Our Christmas Day tech habits, according to the data

Mobile and Web analytics company Mixpanel has shared details of the data it collected on Christmas Day, revealing how we all spent our time on December 25. Raking in 1.2 billion mobile “actions” (a 66 percent increase on last year), the company was able to shed some light on when families got down to opening presents, and to what extent quality time with the relatives was interrupted by the lure of new mobiles and tablets.

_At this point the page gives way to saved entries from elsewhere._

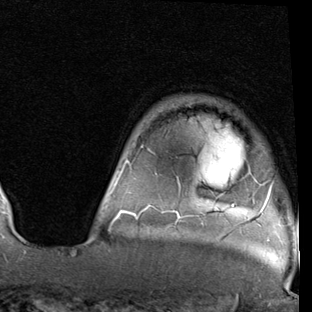
Breast MRI (dynamic contrast-enhanced), one axial slice. Slice 68 of 90 in the series (ordered by position). Cropped to one breast. Dynamic contrast-enhanced series, time point 2 of 7 at this slice position (early post-contrast). 1.5 T. TE 2 ms, TR 5.1 ms. 312 × 312 image matrix. Female patient.
Structures marked on this image (semi-automatically segmented with operator editing):
- enhancing-tissue mask used for the functional tumour volume (all voxels passing the contrast-enhancement thresholds inside the analysis volume; usually the tumour): bounding box (x1, y1, x2, y2) in pixels: (113, 146, 273, 221)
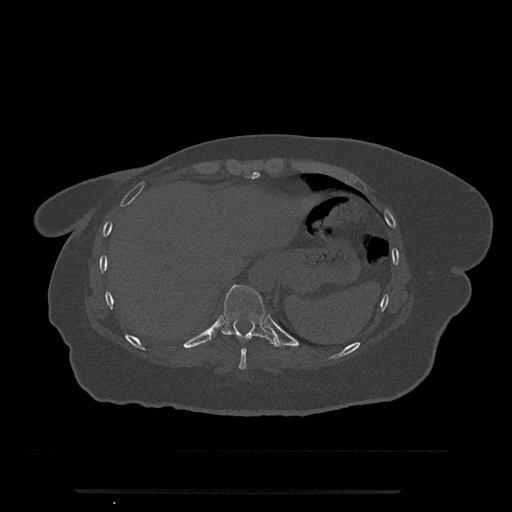
CT including the spine, one axial slice; position 303 of 797 along the scan axis; reconstruction kernel Br40s/3; bone window (W 1800 / L 400 HU); 0.5 mm slice thickness; 512 × 512 image matrix, field of view 440 × 440 mm. Patient: female, 51 years. From the clinical record (not read from this slice): primary cancer: neuro; vertebrae with lytic lesions (as recorded): T8.
Structures marked on this image (semi-automatically segmented with operator editing):
- T10 vertebra: bounding box <221,285,278,347> (left, top, right, bottom; pixels)
- T9 vertebra: <239,348,247,370>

90 percent of activity was generated on mobile apps as opposed to desktop computers, so while the laptop might have remained closed, the phones and tablets obviously weren’t powered down. There was a dip in data traffic around 10.30am across all time zones — presumably the time when most families were opening up presents — and then a spike at the start of the afternoon as we all switched back to checking our devices.

Interestingly, only 11 percent of traffic was generated by social networks, compared with 58 percent from gaming apps. It would seem that ploughing through a few levels of the latest mobile game proved more popular than sharing festive greetings on Twitter or Facebook (though Mixpanel does have a higher-than-normal number of gamers on its books).

Tablets are on the rise too: 25 percent of all data came from Android slabs and iPads, up from 15 percent at Thanksgiving. As you might expect, Apple dominated the tablet scene again, with 79 percent of tablets in use being iPads. The top five cities for sending the most data on Christmas Day were (in order) Los Angeles, Chicago, Houston, Brooklyn and New York. San Francisco didn’t even make the top ten, so presumably the tech elite of the Bay Area were home for the holidays.

“All told, Christmas 2013 was a mobile, iOS-dominated holiday, with more people relying on their tablets to play, share, document, and work,” concludes the Mixpanel blog post.